Linux – Ubuntu’s garbage collection cron job for PHP sessions takes 25 minutes to run, why

linuxperformancePHPUbuntu

Ubuntu has a cron job set up which looks for and deletes old PHP sessions:

# Look for and purge old sessions every 30 minutes
09,39 *     * * *     root   [ -x /usr/lib/php5/maxlifetime ] \
   && [ -d /var/lib/php5 ] && find /var/lib/php5/ -depth -mindepth 1 \
   -maxdepth 1 -type f -cmin +$(/usr/lib/php5/maxlifetime) ! -execdir \
   fuser -s {} 2> /dev/null \; -delete

My problem is that this process is taking a very long time to run, with lots of disk IO. Here's my CPU usage graph:

CPU usage graph

The cleanup running is represented by the teal spikes. At the beginning of the period, PHP's cleanup jobs were scheduled at the default 09 and 39 minutes times. At 15:00 I removed the 39 minute time from cron, so a cleanup job twice the size runs half as often (you can see the peaks get twice as wide and half as frequent).
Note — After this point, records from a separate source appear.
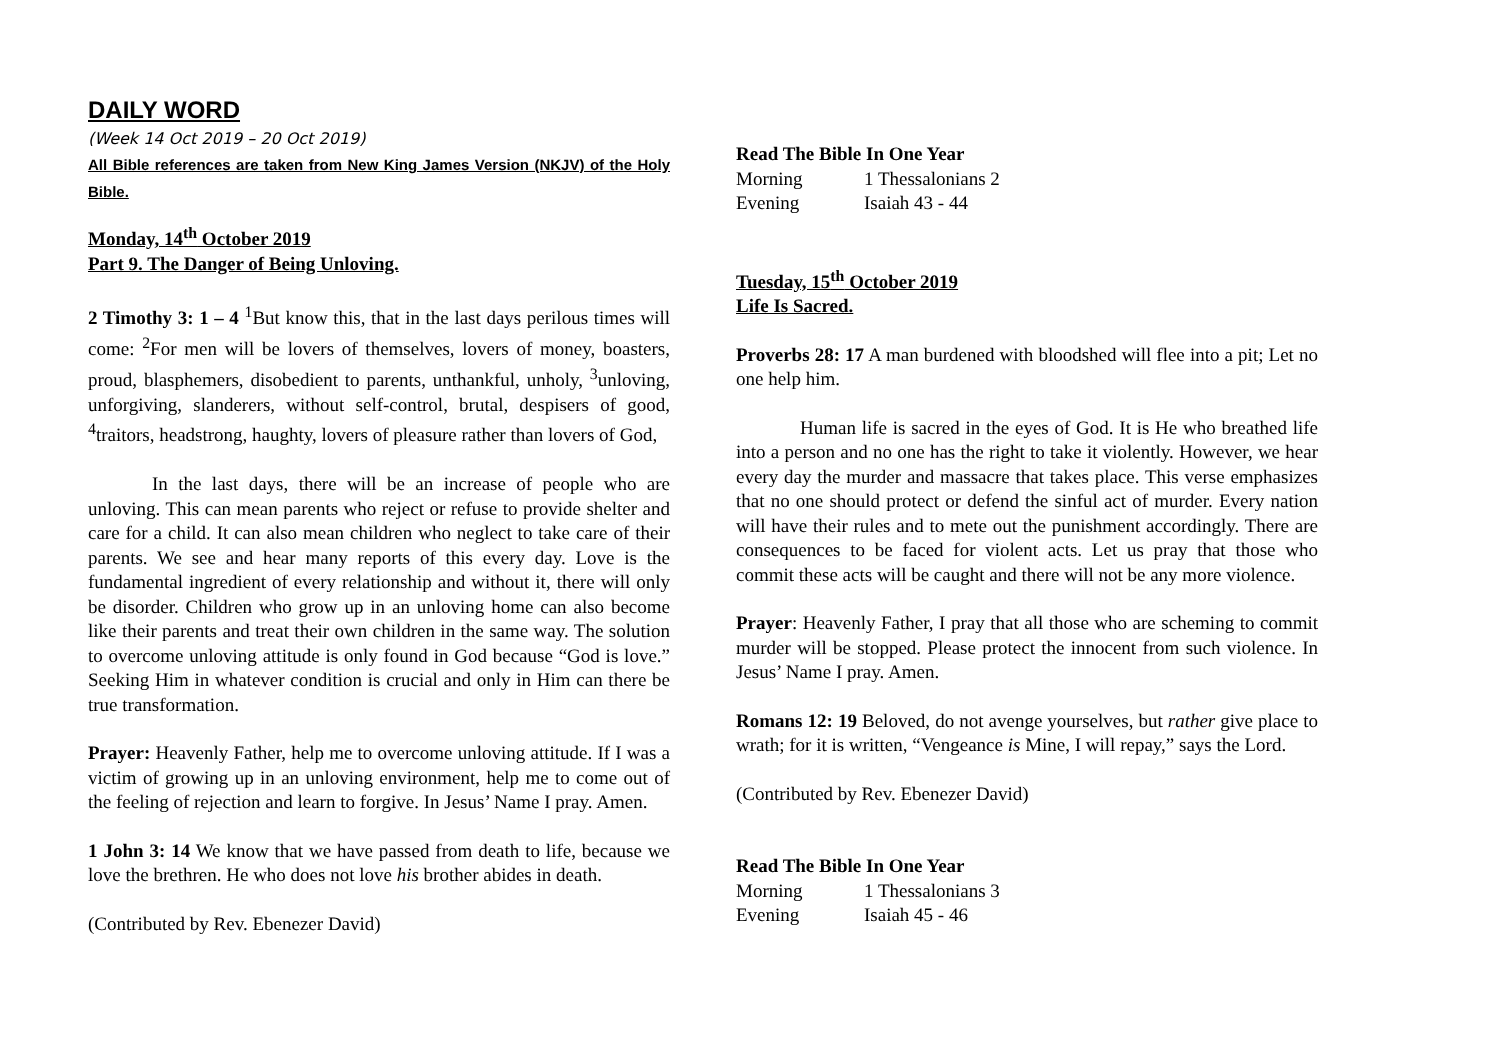DAILY WORD
(Week 14 Oct 2019 – 20 Oct 2019)
All Bible references are taken from New King James Version (NKJV) of the Holy Bible.
Monday, 14<sup>th</sup> October 2019
Part 9. The Danger of Being Unloving.
2 Timothy 3: 1 – 4 <sup>1</sup>But know this, that in the last days perilous times will come: <sup>2</sup>For men will be lovers of themselves, lovers of money, boasters, proud, blasphemers, disobedient to parents, unthankful, unholy, <sup>3</sup>unloving, unforgiving, slanderers, without self-control, brutal, despisers of good, <sup>4</sup>traitors, headstrong, haughty, lovers of pleasure rather than lovers of God,
In the last days, there will be an increase of people who are unloving. This can mean parents who reject or refuse to provide shelter and care for a child. It can also mean children who neglect to take care of their parents. We see and hear many reports of this every day. Love is the fundamental ingredient of every relationship and without it, there will only be disorder. Children who grow up in an unloving home can also become like their parents and treat their own children in the same way. The solution to overcome unloving attitude is only found in God because “God is love.” Seeking Him in whatever condition is crucial and only in Him can there be true transformation.
Prayer: Heavenly Father, help me to overcome unloving attitude. If I was a victim of growing up in an unloving environment, help me to come out of the feeling of rejection and learn to forgive. In Jesus’ Name I pray. Amen.
1 John 3: 14 We know that we have passed from death to life, because we love the brethren. He who does not love his brother abides in death.
(Contributed by Rev. Ebenezer David)
Read The Bible In One Year
Morning 1 Thessalonians 2
Evening Isaiah 43 - 44
Tuesday, 15<sup>th</sup> October 2019
Life Is Sacred.
Proverbs 28: 17 A man burdened with bloodshed will flee into a pit; Let no one help him.
Human life is sacred in the eyes of God. It is He who breathed life into a person and no one has the right to take it violently. However, we hear every day the murder and massacre that takes place. This verse emphasizes that no one should protect or defend the sinful act of murder. Every nation will have their rules and to mete out the punishment accordingly. There are consequences to be faced for violent acts. Let us pray that those who commit these acts will be caught and there will not be any more violence.
Prayer: Heavenly Father, I pray that all those who are scheming to commit murder will be stopped. Please protect the innocent from such violence. In Jesus’ Name I pray. Amen.
Romans 12: 19 Beloved, do not avenge yourselves, but rather give place to wrath; for it is written, “Vengeance is Mine, I will repay,” says the Lord.
(Contributed by Rev. Ebenezer David)
Read The Bible In One Year
Morning 1 Thessalonians 3
Evening Isaiah 45 - 46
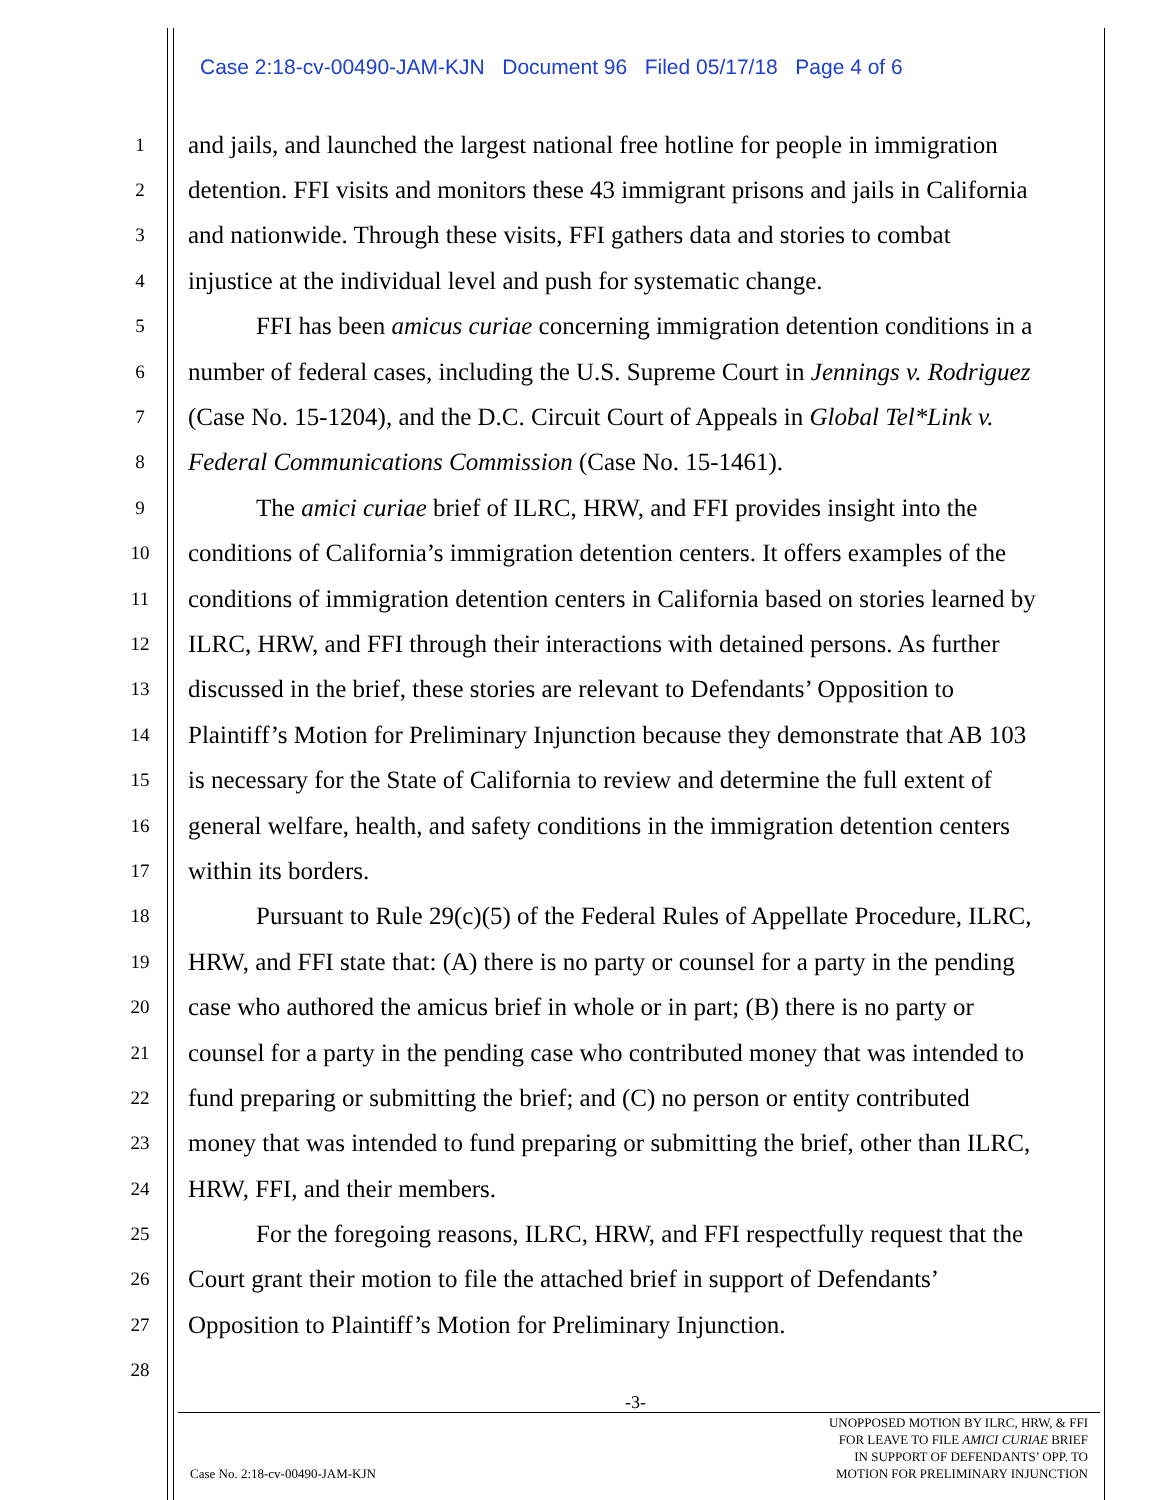Case 2:18-cv-00490-JAM-KJN Document 96 Filed 05/17/18 Page 4 of 6
1 and jails, and launched the largest national free hotline for people in immigration
2 detention. FFI visits and monitors these 43 immigrant prisons and jails in California
3 and nationwide. Through these visits, FFI gathers data and stories to combat
4 injustice at the individual level and push for systematic change.
5 FFI has been amicus curiae concerning immigration detention conditions in a
6 number of federal cases, including the U.S. Supreme Court in Jennings v. Rodriguez
7 (Case No. 15-1204), and the D.C. Circuit Court of Appeals in Global Tel*Link v.
8 Federal Communications Commission (Case No. 15-1461).
9 The amici curiae brief of ILRC, HRW, and FFI provides insight into the
10 conditions of California’s immigration detention centers. It offers examples of the
11 conditions of immigration detention centers in California based on stories learned by
12 ILRC, HRW, and FFI through their interactions with detained persons. As further
13 discussed in the brief, these stories are relevant to Defendants’ Opposition to
14 Plaintiff’s Motion for Preliminary Injunction because they demonstrate that AB 103
15 is necessary for the State of California to review and determine the full extent of
16 general welfare, health, and safety conditions in the immigration detention centers
17 within its borders.
18 Pursuant to Rule 29(c)(5) of the Federal Rules of Appellate Procedure, ILRC,
19 HRW, and FFI state that: (A) there is no party or counsel for a party in the pending
20 case who authored the amicus brief in whole or in part; (B) there is no party or
21 counsel for a party in the pending case who contributed money that was intended to
22 fund preparing or submitting the brief; and (C) no person or entity contributed
23 money that was intended to fund preparing or submitting the brief, other than ILRC,
24 HRW, FFI, and their members.
25 For the foregoing reasons, ILRC, HRW, and FFI respectfully request that the
26 Court grant their motion to file the attached brief in support of Defendants’
27 Opposition to Plaintiff’s Motion for Preliminary Injunction.
28
-3-
Case No. 2:18-cv-00490-JAM-KJN
UNOPPOSED MOTION BY ILRC, HRW, & FFI
FOR LEAVE TO FILE AMICI CURIAE BRIEF
IN SUPPORT OF DEFENDANTS’ OPP. TO
MOTION FOR PRELIMINARY INJUNCTION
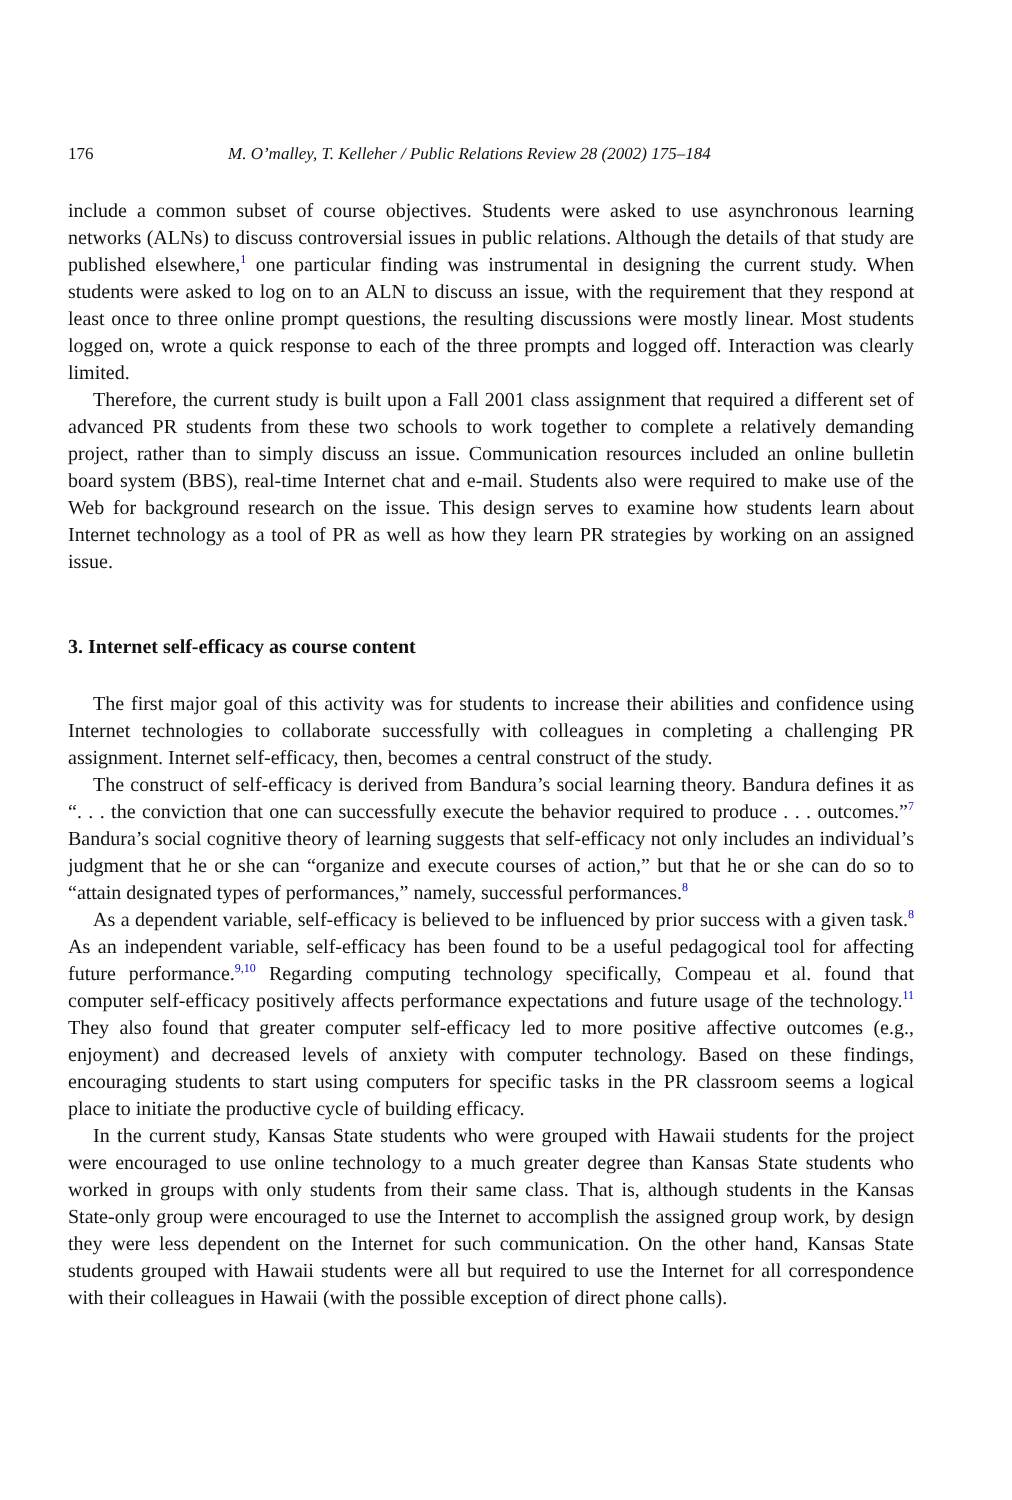176 M. O’malley, T. Kelleher / Public Relations Review 28 (2002) 175–184
include a common subset of course objectives. Students were asked to use asynchronous learning networks (ALNs) to discuss controversial issues in public relations. Although the details of that study are published elsewhere,<sup>1</sup> one particular finding was instrumental in designing the current study. When students were asked to log on to an ALN to discuss an issue, with the requirement that they respond at least once to three online prompt questions, the resulting discussions were mostly linear. Most students logged on, wrote a quick response to each of the three prompts and logged off. Interaction was clearly limited.
Therefore, the current study is built upon a Fall 2001 class assignment that required a different set of advanced PR students from these two schools to work together to complete a relatively demanding project, rather than to simply discuss an issue. Communication resources included an online bulletin board system (BBS), real-time Internet chat and e-mail. Students also were required to make use of the Web for background research on the issue. This design serves to examine how students learn about Internet technology as a tool of PR as well as how they learn PR strategies by working on an assigned issue.
3. Internet self-efficacy as course content
The first major goal of this activity was for students to increase their abilities and confidence using Internet technologies to collaborate successfully with colleagues in completing a challenging PR assignment. Internet self-efficacy, then, becomes a central construct of the study.
The construct of self-efficacy is derived from Bandura’s social learning theory. Bandura defines it as “. . . the conviction that one can successfully execute the behavior required to produce . . . outcomes.”<sup>7</sup> Bandura’s social cognitive theory of learning suggests that self-efficacy not only includes an individual’s judgment that he or she can “organize and execute courses of action,” but that he or she can do so to “attain designated types of performances,” namely, successful performances.<sup>8</sup>
As a dependent variable, self-efficacy is believed to be influenced by prior success with a given task.<sup>8</sup> As an independent variable, self-efficacy has been found to be a useful pedagogical tool for affecting future performance.<sup>9,10</sup> Regarding computing technology specifically, Compeau et al. found that computer self-efficacy positively affects performance expectations and future usage of the technology.<sup>11</sup> They also found that greater computer self-efficacy led to more positive affective outcomes (e.g., enjoyment) and decreased levels of anxiety with computer technology. Based on these findings, encouraging students to start using computers for specific tasks in the PR classroom seems a logical place to initiate the productive cycle of building efficacy.
In the current study, Kansas State students who were grouped with Hawaii students for the project were encouraged to use online technology to a much greater degree than Kansas State students who worked in groups with only students from their same class. That is, although students in the Kansas State-only group were encouraged to use the Internet to accomplish the assigned group work, by design they were less dependent on the Internet for such communication. On the other hand, Kansas State students grouped with Hawaii students were all but required to use the Internet for all correspondence with their colleagues in Hawaii (with the possible exception of direct phone calls).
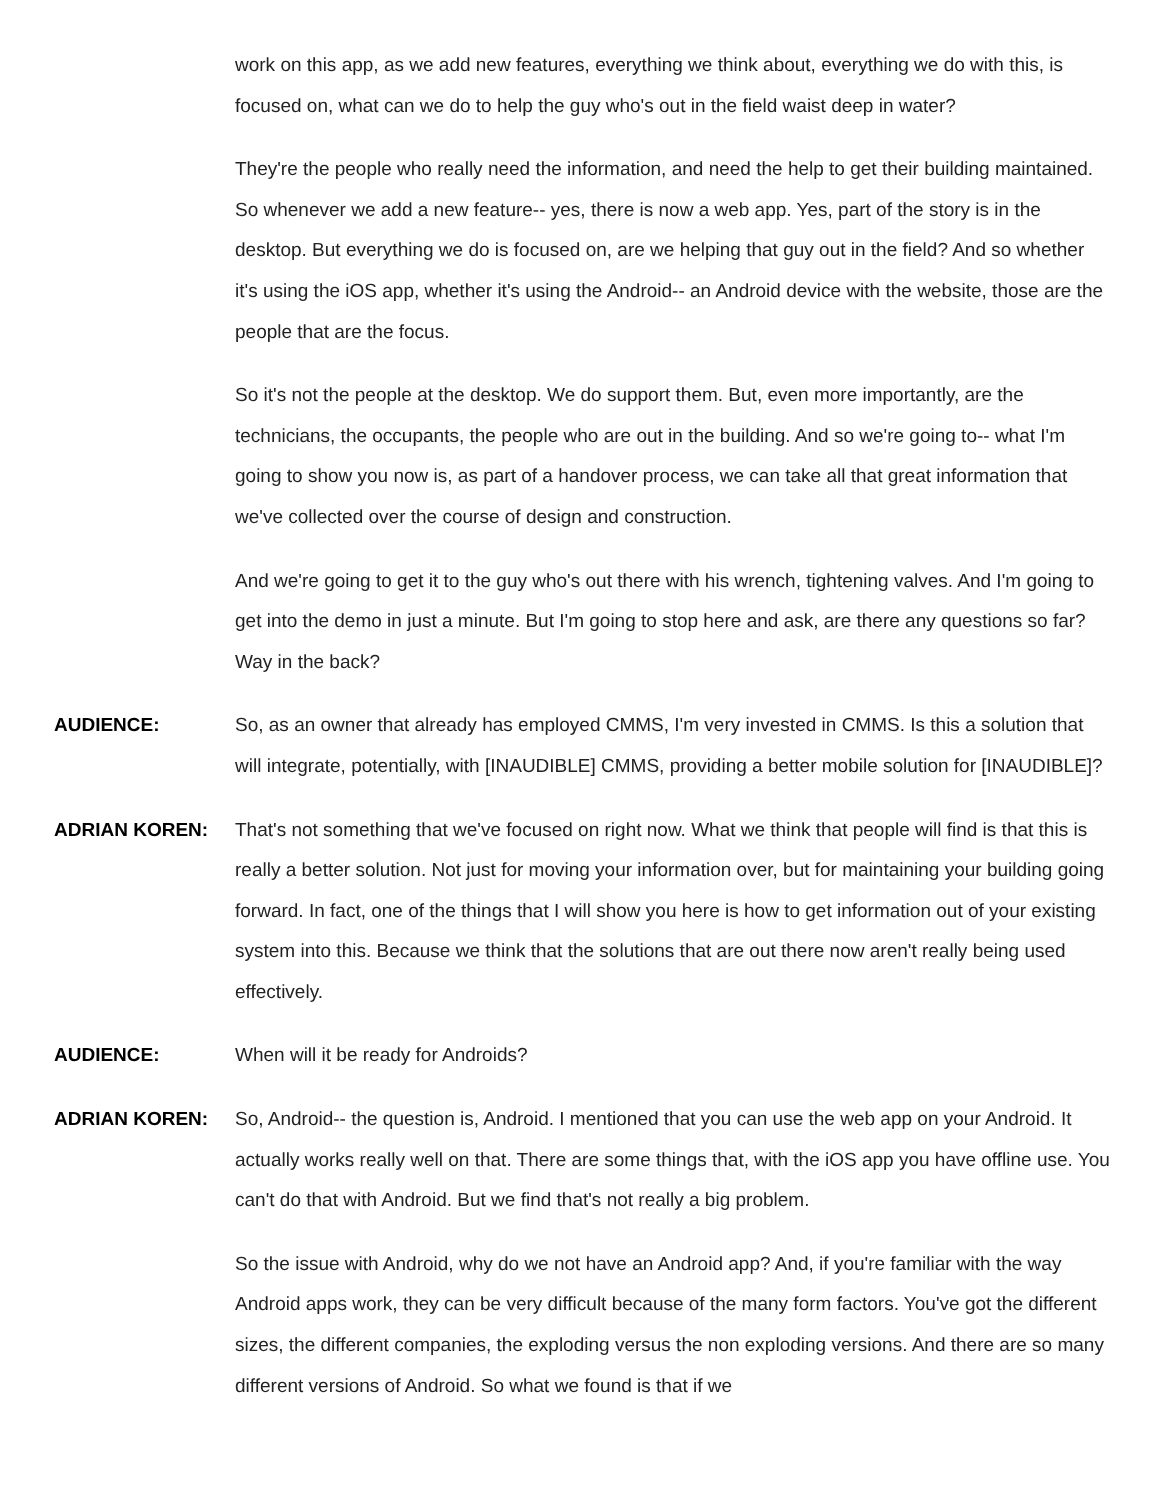work on this app, as we add new features, everything we think about, everything we do with this, is focused on, what can we do to help the guy who's out in the field waist deep in water?
They're the people who really need the information, and need the help to get their building maintained. So whenever we add a new feature-- yes, there is now a web app. Yes, part of the story is in the desktop. But everything we do is focused on, are we helping that guy out in the field? And so whether it's using the iOS app, whether it's using the Android-- an Android device with the website, those are the people that are the focus.
So it's not the people at the desktop. We do support them. But, even more importantly, are the technicians, the occupants, the people who are out in the building. And so we're going to-- what I'm going to show you now is, as part of a handover process, we can take all that great information that we've collected over the course of design and construction.
And we're going to get it to the guy who's out there with his wrench, tightening valves. And I'm going to get into the demo in just a minute. But I'm going to stop here and ask, are there any questions so far? Way in the back?
AUDIENCE: So, as an owner that already has employed CMMS, I'm very invested in CMMS. Is this a solution that will integrate, potentially, with [INAUDIBLE] CMMS, providing a better mobile solution for [INAUDIBLE]?
ADRIAN KOREN: That's not something that we've focused on right now. What we think that people will find is that this is really a better solution. Not just for moving your information over, but for maintaining your building going forward. In fact, one of the things that I will show you here is how to get information out of your existing system into this. Because we think that the solutions that are out there now aren't really being used effectively.
AUDIENCE: When will it be ready for Androids?
ADRIAN KOREN: So, Android-- the question is, Android. I mentioned that you can use the web app on your Android. It actually works really well on that. There are some things that, with the iOS app you have offline use. You can't do that with Android. But we find that's not really a big problem.
So the issue with Android, why do we not have an Android app? And, if you're familiar with the way Android apps work, they can be very difficult because of the many form factors. You've got the different sizes, the different companies, the exploding versus the non exploding versions. And there are so many different versions of Android. So what we found is that if we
Here are the corresponding graphs for IO time:

IO time

And disk operations:

Disk operations

At the peak where there were about 14,000 sessions active, the cleanup can be seen to run for a full 25 minutes, apparently using 100% of one core of the CPU and what seems to be 100% of the disk IO for the entire period. Why is it so resource intensive? An ls of the session directory /var/lib/php5 takes just a fraction of a second. So why does it take a full 25 minutes to trim old sessions? Is there anything I can do to speed this up?

The filesystem for this device is currently ext4, running on Ubuntu Precise 12.04 64-bit.

EDIT: I suspect that the load is due to the unusual process "fuser" (since I expect a simple rm to be a damn sight faster than the performance I'm seeing). I'm going to remove the use of fuser and see what happens.

Best Answer

Removing of fuser should help. This job runs a fuser command (check if a file is currently opened) for every session file found, which can easily take several minutes on a busy system with 14k sessions. This was a Debian bug (Ubuntu is based on Debian).

Instead of memcached you can also try to use tmpfs (a filesystem in memory) for session files. Like memcached this would invalidate sessions on reboot (this can be worked around by backing up this directory somewhere in shutdown script and restoring in startup script), but will be much easier to setup. But it will not help with fuser problem.